[Dataset records]
*-*-*

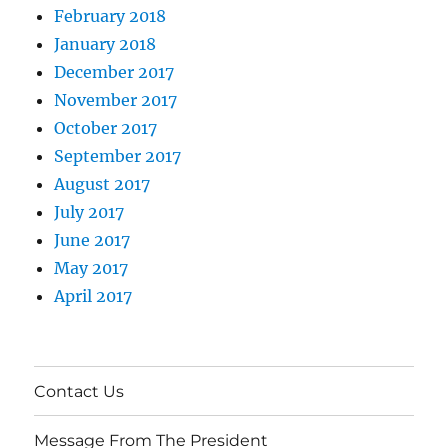
February 2018
January 2018
December 2017
November 2017
October 2017
September 2017
August 2017
July 2017
June 2017
May 2017
April 2017
Contact Us
Message From The President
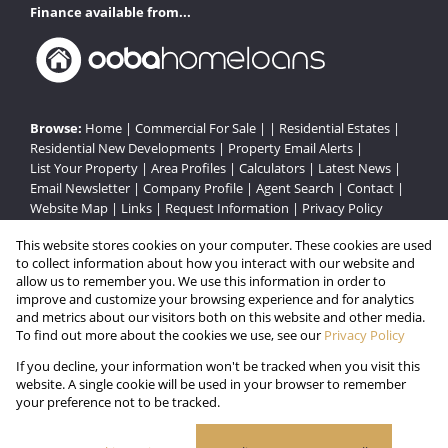
Finance available from...
Browse:
Home
|
Commercial For Sale
| |
Residential Estates
|
Residential New Developments
|
Property Email Alerts
|
List Your Property
|
Area Profiles
|
Calculators
|
Latest News
|
Email Newsletter
|
Company Profile
|
Agent Search
|
Contact
|
Website Map
|
Links
|
Request Information
|
Privacy Policy
This website stores cookies on your computer. These cookies are used
to collect information about how you interact with our website and
Property:
Residential Estate
|
Commercial For Sale
|
allow us to remember you. We use this information in order to
improve and customize your browsing experience and for analytics
Residential Development
and metrics about our visitors both on this website and other media.
To find out more about the cookies we use, see our
Privacy Policy
View Desktop Version
If you decline, your information won't be tracked when you visit this
website. A single cookie will be used in your browser to remember
your preference not to be tracked.
Website Powered by
Prop Data
Copyright © 2026 Gated Estates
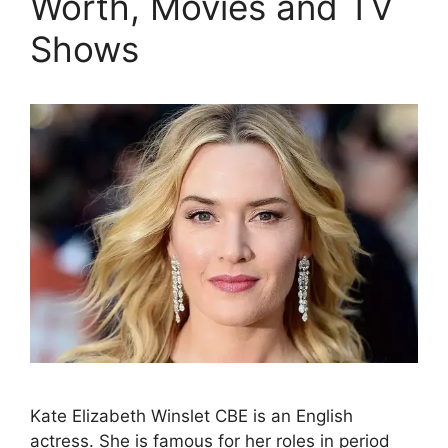
Worth, Movies and TV
Shows
Kate Elizabeth Winslet CBE is an English
actress. She is famous for her roles in period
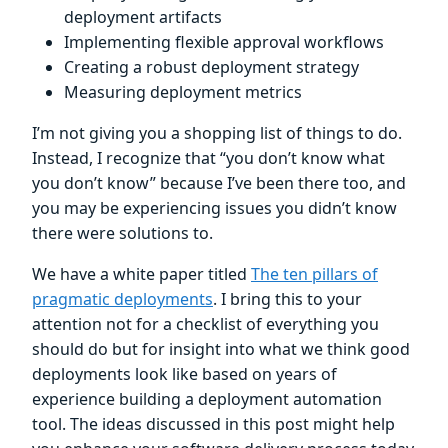
deployment artifacts
Implementing flexible approval workflows
Creating a robust deployment strategy
Measuring deployment metrics
I’m not giving you a shopping list of things to do.
Instead, I recognize that “you don’t know what
you don’t know” because I’ve been there too, and
you may be experiencing issues you didn’t know
there were solutions to.
We have a white paper titled
The ten pillars of
pragmatic deployments
. I bring this to your
attention not for a checklist of everything you
should do but for insight into what we think good
deployments look like based on years of
experience building a deployment automation
tool. The ideas discussed in this post might help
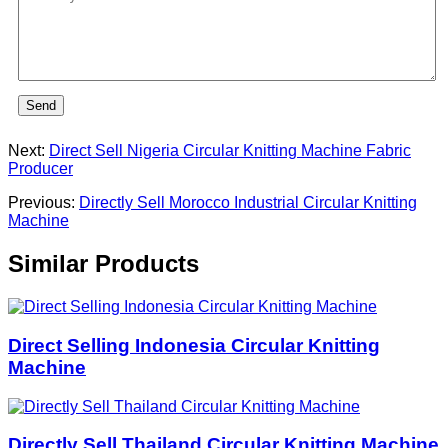
Send
Next:
Direct Sell Nigeria Circular Knitting Machine Fabric
Producer
Previous:
Directly Sell Morocco Industrial Circular Knitting
Machine
Similar Products
Direct Selling Indonesia Circular Knitting
Machine
Directly Sell Thailand Circular Knitting Machine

*-*-*

▶ TASK TO COMPLETE:
Update the records above by replacing every occurrence of "Privacy Policy" with "Data Protection Policy" and leaving everything else unchanged. Omit the pictures from your answer.

▶ SOLVED EXERCISE:
February 2018
January 2018
December 2017
November 2017
October 2017
September 2017
August 2017
July 2017
June 2017
May 2017
April 2017
Contact Us
Message From The President
Finance available from...
Browse:
Home
|
Commercial For Sale
| |
Residential Estates
|
Residential New Developments
|
Property Email Alerts
|
List Your Property
|
Area Profiles
|
Calculators
|
Latest News
|
Email Newsletter
|
Company Profile
|
Agent Search
|
Contact
|
Website Map
|
Links
|
Request Information
|
Data Protection Policy
This website stores cookies on your computer. These cookies are used
to collect information about how you interact with our website and
Property:
Residential Estate
|
Commercial For Sale
|
allow us to remember you. We use this information in order to
improve and customize your browsing experience and for analytics
Residential Development
and metrics about our visitors both on this website and other media.
To find out more about the cookies we use, see our
Data Protection Policy
View Desktop Version
If you decline, your information won't be tracked when you visit this
website. A single cookie will be used in your browser to remember
your preference not to be tracked.
Website Powered by
Prop Data
Copyright © 2026 Gated Estates
Worth, Movies and TV
Shows
Kate Elizabeth Winslet CBE is an English
actress. She is famous for her roles in period
deployment artifacts
Implementing flexible approval workflows
Creating a robust deployment strategy
Measuring deployment metrics
I’m not giving you a shopping list of things to do.
Instead, I recognize that “you don’t know what
you don’t know” because I’ve been there too, and
you may be experiencing issues you didn’t know
there were solutions to.
We have a white paper titled
The ten pillars of
pragmatic deployments
. I bring this to your
attention not for a checklist of everything you
should do but for insight into what we think good
deployments look like based on years of
experience building a deployment automation
tool. The ideas discussed in this post might help
Send
Next:
Direct Sell Nigeria Circular Knitting Machine Fabric
Producer
Previous:
Directly Sell Morocco Industrial Circular Knitting
Machine
Similar Products
Direct Selling Indonesia Circular Knitting
Machine
Directly Sell Thailand Circular Knitting Machine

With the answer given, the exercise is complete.